Варя попробовала было отказаться от шампанского, но тут все принялись ее уговаривать: мол, такой вечер, концерт удался, теперь не грех и отметить. Она не заметила, как Семен ухитрился добавить в ее шампанское водки из своего стакана.

— Господи, как хорошо-то! — привалившись плечом к Мишке, тихо произнесла Люба.

— Ночь, звезды и мы, — в тон ей прибавил Семен, подняв стакан. — Жизнь прекрасна!

— У тебя вся жизнь — праздник, — ввернул Мишка Корнилов.

— А ты побегай весь день с подносом, — добродушно усмехнулся Семен.

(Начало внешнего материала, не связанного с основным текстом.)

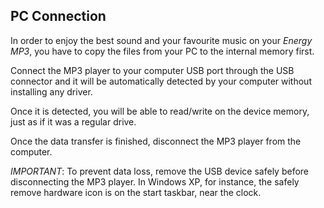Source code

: ## PC Connection

In order to enjoy the best sound and your favourite music on your *Energy MP3*, you have to copy the files from your PC to the internal memory first.

Connect the MP3 player to your computer USB port through the USB connector and it will be automatically detected by your computer without installing any driver. 

Once it is detected, you will be able to read/write on the device memory, just as if it was a regular drive.

Once the data transfer is finished, disconnect the MP3 player from the computer.

*IMPORTANT*: To prevent data loss, remove the USB device safely before disconnecting the MP3 player. In Windows XP, for instance, the safely remove hardware icon is on the start taskbar, near the clock.
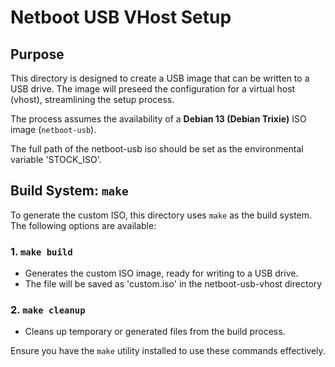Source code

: # Netboot USB VHost Setup

## Purpose
This directory is designed to create a USB image that can be written to a USB
drive. The image will preseed the configuration for a virtual host (vhost),
streamlining the setup process.

The process assumes the availability of a **Debian 13 (Debian Trixie)** ISO
image (`netboot-usb`).

The full path of the netboot-usb iso should be set as the environmental variable
'STOCK\_ISO'.

## Build System: `make`
To generate the custom ISO, this directory uses `make` as the build system. The
following options are available:

### 1. `make build`
- Generates the custom ISO image, ready for writing to a USB drive.
- The file will be saved as 'custom.iso' in the netboot-usb-vhost 
  directory

### 2. `make cleanup`
- Cleans up temporary or generated files from the build process.

Ensure you have the `make` utility installed to use these commands effectively.
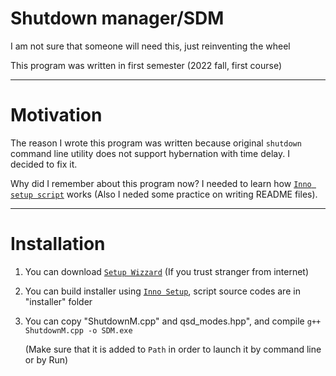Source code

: # Shutdown manager/SDM

I am not sure that someone will need this, just reinventing the wheel

This program was written in first semester (2022 fall, first course)

---

# Motivation

The reason I wrote this program was written because original `shutdown` command line utility does not support hybernation with time delay. I decided to fix it.

Why did I remember about this program now? I needed to learn how [`Inno setup script`](https://jrsoftware.org/isinfo.php) works (Also I neded some practice on writing README files).

---

# Installation

1. You can download [`Setup Wizzard`](https://github.com/Zhassulan1/SDM/blob/main/installer/SDM%20setup.exe) (If you trust stranger from internet)

2. You can build installer using [`Inno Setup`](https://jrsoftware.org/isinfo.php), script source codes are in "installer" folder

3. You can copy "ShutdownM.cpp" and qsd_modes.hpp", and compile `g++ ShutdownM.cpp -o SDM.exe`

   (Make sure that it is added to `Path` in order to launch it by command line or by Run)
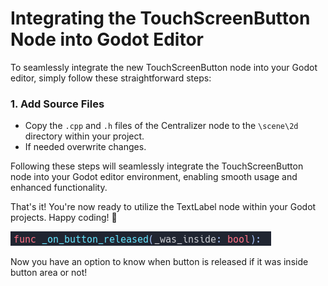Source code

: # Integrating the TouchScreenButton Node into Godot Editor

To seamlessly integrate the new TouchScreenButton node into your Godot editor, simply follow these straightforward steps:

### 1. Add Source Files
- Copy the `.cpp` and `.h` files of the Centralizer node to the `\scene\2d` directory within your project.
- If needed overwrite changes.

Following these steps will seamlessly integrate the TouchScreenButton node into your Godot editor environment, enabling smooth usage and enhanced functionality.

That's it! You're now ready to utilize the TextLabel node within your Godot projects. Happy coding! 🚀

![ScreenShot](button_ss.png)

Now you have an option to know when button is released if it was inside button area or not!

— Я — путеец, — гордо произнес Мишка. — С одного раза костыль забиваю в шпалу.

— Я поднимаю этот бокал за наших прекрасных девушек, — галантно заявил Семен.

— Красиво говоришь! — засмеялся Мишка.

Шампанское обожгло Варе горло, даже дух захватило. Семен, не спускающий с нее глаз, велел выпить до дна, потом придвинул ей бутерброды. Люба махом выпила из своего стакана, причмокнула от удовольствия и закусила балыком. Волосы у нее, уложенные на затылке в тяжелый пук, растрепались, верхняя пуговица блузки расстегнулась, и открытая шея молочно белела.